The pace difference was therefore not so big and furthermore, the surface of the softs would overheat as soon as you got close to the car ahead. Eventually, the carcass overheats and the grip degrades badly. With only 10 laps to go, Norris was radioing in that he’d lost the tyres. His engineer, Will Joseph did a great job at this point in reassuring Norris that if he just backed off for a few laps, the carcass temperature would come down and he’d be good to attack again. 

With five laps to go Norris got by the Ferrari with a move from a long way back into Turn 1, but this ran him out so far wide on the exit that Leclerc – who was driving a perfect defensive race – was able to repass. But the inevitable was coming and later in the lap Norris surprised him again – this time by going for the dirty inside line at the end of the back straight into Turn 12. It was a disciplined second stint for Norris, given that he was on his final warning for track limit transgressions after just 19 laps. 

Verstappen’s mirrors were clear for most of the race, even as he felt a sometimes-alarming change of balance from one lap to the next. The car wasn’t perfect, he said. But no-one’s was in this gusty, bumpy place and the heat it puts into the tyres. It was better than it had been in his winning sprint race, though, where he felt the rear grip was very limited and doubted that he would have been able to keep the McLarens behind had they made it through Turn 1.

Back at Milton Keynes the simulator guys were flat-out in working out a better solution overnight, one which must be judged a great success.  

Lewis Hamilton on a conventional medium/soft strategy was fourth, limping through the last lap with a suspected front-right puncture and just holding off Piastri’s McLaren. The latter was two-tenths off Norris’ pace all weekend, just as he was here last year.

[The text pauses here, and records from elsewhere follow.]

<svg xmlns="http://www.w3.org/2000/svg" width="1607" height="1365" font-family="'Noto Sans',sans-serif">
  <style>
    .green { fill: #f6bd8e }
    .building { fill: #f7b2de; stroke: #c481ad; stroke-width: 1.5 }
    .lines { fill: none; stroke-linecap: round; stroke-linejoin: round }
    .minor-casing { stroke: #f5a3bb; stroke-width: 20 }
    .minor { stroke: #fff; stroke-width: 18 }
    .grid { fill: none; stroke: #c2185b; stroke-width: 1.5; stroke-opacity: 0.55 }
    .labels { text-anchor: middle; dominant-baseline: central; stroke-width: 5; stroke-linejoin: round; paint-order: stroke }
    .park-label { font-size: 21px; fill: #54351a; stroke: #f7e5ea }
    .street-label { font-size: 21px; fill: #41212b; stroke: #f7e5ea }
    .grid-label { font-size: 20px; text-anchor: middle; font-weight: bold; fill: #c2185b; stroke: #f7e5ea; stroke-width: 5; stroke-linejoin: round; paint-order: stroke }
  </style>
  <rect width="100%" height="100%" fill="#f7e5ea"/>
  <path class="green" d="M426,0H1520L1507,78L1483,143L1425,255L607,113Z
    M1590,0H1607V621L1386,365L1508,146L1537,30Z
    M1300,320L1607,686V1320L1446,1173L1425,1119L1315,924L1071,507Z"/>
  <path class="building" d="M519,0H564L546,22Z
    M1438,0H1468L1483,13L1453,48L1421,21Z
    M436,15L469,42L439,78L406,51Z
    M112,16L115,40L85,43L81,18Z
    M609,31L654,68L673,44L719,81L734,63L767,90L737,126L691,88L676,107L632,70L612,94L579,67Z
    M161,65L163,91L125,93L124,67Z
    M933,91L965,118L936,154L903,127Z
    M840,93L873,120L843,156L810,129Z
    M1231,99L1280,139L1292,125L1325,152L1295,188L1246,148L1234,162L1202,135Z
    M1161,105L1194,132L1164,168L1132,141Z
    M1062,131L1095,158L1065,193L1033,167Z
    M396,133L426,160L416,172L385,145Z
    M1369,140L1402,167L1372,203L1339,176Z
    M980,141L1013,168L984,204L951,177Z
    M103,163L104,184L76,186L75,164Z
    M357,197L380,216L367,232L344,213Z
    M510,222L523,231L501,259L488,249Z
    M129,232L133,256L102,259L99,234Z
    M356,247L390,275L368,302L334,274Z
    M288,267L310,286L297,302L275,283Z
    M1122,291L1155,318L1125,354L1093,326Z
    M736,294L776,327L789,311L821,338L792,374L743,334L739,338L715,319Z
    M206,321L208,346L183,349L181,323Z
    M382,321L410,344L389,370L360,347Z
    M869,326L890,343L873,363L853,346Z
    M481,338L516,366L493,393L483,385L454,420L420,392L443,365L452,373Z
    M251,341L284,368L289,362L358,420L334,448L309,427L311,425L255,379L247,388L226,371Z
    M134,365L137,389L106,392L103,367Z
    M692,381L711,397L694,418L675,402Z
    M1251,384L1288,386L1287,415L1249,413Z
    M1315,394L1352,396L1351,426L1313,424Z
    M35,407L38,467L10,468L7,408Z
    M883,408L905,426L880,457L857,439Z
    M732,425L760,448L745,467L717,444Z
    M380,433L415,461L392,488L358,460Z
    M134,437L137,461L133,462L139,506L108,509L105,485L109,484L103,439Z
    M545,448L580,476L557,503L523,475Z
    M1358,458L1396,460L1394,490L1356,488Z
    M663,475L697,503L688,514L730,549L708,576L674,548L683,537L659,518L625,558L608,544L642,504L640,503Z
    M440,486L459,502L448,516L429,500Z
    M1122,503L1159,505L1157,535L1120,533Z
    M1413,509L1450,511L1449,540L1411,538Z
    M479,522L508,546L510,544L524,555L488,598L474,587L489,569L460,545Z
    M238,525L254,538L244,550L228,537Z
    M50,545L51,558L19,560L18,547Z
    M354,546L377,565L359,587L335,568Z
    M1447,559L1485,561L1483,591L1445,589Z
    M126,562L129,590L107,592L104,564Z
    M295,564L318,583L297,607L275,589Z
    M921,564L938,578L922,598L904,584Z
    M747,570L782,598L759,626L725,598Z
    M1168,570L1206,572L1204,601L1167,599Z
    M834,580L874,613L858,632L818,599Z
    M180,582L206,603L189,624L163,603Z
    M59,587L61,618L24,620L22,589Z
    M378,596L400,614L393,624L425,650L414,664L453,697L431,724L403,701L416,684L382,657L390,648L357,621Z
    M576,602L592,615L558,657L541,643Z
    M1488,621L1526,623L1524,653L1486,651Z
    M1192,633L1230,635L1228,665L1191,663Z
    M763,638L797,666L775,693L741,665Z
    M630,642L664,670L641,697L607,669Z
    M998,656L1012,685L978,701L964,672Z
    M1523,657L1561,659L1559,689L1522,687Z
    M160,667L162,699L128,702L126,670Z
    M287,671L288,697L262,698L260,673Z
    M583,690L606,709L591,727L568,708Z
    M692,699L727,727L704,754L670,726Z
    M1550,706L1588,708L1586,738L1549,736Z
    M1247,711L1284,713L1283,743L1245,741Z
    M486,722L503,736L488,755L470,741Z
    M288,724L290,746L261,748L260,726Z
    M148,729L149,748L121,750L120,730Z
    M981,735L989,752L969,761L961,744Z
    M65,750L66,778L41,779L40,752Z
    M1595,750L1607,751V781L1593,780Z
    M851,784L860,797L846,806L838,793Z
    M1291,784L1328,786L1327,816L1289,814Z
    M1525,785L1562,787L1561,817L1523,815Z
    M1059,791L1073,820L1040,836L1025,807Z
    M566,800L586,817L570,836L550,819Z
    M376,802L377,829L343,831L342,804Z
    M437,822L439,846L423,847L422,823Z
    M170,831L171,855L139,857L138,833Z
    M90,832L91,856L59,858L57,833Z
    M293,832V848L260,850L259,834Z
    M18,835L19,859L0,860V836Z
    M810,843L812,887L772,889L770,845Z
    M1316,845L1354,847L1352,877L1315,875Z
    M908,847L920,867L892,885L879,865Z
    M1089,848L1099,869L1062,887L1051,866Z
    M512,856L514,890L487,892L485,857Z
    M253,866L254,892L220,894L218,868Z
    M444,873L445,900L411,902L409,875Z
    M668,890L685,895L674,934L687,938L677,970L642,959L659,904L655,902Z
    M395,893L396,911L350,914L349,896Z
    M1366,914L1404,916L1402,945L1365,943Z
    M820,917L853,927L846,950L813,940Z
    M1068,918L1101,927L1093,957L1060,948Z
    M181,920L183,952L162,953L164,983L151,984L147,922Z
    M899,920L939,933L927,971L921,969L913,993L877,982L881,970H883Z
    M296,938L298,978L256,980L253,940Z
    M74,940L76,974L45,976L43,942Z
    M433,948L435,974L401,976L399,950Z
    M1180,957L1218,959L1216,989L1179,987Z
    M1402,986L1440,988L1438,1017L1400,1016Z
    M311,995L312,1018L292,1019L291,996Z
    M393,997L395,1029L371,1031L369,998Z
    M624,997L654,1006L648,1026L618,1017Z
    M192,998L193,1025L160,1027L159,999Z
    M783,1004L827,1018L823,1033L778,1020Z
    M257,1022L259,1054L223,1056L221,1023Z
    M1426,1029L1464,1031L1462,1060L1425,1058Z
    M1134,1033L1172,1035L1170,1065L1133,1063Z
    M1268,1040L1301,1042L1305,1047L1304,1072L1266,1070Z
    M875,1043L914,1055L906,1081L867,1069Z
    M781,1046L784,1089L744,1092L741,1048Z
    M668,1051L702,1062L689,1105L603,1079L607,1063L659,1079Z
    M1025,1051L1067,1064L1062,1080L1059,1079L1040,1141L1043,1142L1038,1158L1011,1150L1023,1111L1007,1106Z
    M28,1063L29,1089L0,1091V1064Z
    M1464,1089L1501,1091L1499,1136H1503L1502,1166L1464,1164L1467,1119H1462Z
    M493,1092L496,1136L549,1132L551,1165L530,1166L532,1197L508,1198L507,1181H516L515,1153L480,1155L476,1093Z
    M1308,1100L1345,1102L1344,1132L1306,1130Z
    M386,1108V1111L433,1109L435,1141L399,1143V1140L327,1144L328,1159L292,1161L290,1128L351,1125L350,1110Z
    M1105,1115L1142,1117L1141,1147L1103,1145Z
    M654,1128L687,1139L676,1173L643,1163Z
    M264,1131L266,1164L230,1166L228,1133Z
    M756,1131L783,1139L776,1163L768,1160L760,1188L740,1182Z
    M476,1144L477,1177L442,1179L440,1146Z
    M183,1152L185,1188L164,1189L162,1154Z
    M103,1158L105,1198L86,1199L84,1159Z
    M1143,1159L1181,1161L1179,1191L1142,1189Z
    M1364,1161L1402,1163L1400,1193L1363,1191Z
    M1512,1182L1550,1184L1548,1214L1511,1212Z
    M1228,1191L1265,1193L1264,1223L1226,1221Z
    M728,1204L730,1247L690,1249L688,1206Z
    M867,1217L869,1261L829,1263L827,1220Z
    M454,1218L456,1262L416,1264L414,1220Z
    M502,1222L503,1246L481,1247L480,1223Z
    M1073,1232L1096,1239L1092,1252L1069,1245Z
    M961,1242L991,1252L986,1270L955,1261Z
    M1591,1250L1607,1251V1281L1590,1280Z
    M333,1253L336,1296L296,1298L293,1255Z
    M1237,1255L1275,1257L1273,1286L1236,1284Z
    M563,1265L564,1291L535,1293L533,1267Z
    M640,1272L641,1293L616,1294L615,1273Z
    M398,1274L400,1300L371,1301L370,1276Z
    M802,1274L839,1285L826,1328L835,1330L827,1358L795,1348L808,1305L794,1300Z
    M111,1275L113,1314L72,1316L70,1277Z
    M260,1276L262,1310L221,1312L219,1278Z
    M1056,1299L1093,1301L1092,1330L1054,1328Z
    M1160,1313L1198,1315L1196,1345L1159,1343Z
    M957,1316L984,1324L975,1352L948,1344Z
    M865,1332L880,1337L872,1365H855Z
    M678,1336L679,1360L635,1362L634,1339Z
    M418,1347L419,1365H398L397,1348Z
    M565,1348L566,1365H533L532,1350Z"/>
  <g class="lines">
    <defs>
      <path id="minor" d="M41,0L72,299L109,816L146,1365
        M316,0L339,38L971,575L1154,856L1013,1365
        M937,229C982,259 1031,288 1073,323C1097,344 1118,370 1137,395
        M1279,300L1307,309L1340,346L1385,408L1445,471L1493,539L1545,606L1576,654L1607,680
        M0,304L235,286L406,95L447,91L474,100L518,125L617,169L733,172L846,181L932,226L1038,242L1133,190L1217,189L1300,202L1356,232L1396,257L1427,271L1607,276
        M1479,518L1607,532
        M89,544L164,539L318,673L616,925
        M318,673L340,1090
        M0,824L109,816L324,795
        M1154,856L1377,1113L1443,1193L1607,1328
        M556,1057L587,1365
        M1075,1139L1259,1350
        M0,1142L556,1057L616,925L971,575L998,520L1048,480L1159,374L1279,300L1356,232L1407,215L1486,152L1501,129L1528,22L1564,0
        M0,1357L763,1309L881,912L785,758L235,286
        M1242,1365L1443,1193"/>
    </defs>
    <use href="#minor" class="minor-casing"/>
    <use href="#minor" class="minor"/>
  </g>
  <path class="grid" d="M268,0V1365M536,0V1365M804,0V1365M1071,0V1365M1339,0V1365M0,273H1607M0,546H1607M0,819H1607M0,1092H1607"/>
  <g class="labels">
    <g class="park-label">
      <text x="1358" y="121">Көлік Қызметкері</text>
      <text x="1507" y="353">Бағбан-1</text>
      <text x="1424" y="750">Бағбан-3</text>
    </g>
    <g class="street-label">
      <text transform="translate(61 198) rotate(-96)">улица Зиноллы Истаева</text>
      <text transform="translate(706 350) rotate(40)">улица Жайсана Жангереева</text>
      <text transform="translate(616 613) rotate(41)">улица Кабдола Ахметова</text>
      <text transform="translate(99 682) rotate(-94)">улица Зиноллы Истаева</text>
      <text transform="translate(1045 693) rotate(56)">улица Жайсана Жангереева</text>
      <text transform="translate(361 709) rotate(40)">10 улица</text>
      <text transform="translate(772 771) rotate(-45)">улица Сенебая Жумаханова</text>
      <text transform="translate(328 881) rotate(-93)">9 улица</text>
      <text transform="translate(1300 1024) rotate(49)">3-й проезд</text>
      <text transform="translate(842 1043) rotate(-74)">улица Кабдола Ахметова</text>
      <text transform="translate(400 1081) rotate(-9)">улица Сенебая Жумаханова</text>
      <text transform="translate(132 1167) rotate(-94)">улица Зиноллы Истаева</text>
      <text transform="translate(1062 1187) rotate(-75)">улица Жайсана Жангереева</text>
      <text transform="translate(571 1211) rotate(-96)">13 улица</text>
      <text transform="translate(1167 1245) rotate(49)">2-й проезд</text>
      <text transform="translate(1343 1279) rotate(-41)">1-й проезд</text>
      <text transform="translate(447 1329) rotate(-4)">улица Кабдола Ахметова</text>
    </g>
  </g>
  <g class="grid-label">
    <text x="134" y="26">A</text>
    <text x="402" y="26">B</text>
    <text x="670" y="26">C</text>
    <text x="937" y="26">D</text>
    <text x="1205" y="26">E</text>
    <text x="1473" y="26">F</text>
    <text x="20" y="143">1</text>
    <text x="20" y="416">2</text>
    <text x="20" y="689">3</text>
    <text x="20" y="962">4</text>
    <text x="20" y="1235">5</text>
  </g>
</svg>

There’s something about how this track has to be driven which doesn’t sit well with his natural driving style. “When the conditions are such that we have low grip, you really need to challenge the car, lean on this understeer, oversteer, locking,” explained team boss Andrea Stella, “and this is an area of his driving that he has an opportunity to improve.”

It was all Piastri could do to hold off George Russell at the pitstops despite the Mercedes being nowhere near the competitive force it had been at Singapore. Russell was still close behind the McLaren at the end. “I thought before the race that it was likely wherever we exited Turn 1 would be the place we finished. That was due to the expected level of degradation and similar pace of the front-running cars. That is exactly how it played out and, sadly for us, we lost positions at that first corner. I made a good start but got boxed in behind Lando. So Lewis and Oscar were able to overtake me around the outside.”

The Kimi Antonelli/Carlos Sainz collision in the early laps left the lower points open for Yuki Tsunoda, Nico Hulkenberg, Ollie Bearman and Fernando Alonso.   

Meanwhile Max Verstappen rates his chances of winning the title as, “50/50. Either I win it or I don’t!” His task is simple. Those of the McLaren guys are less so.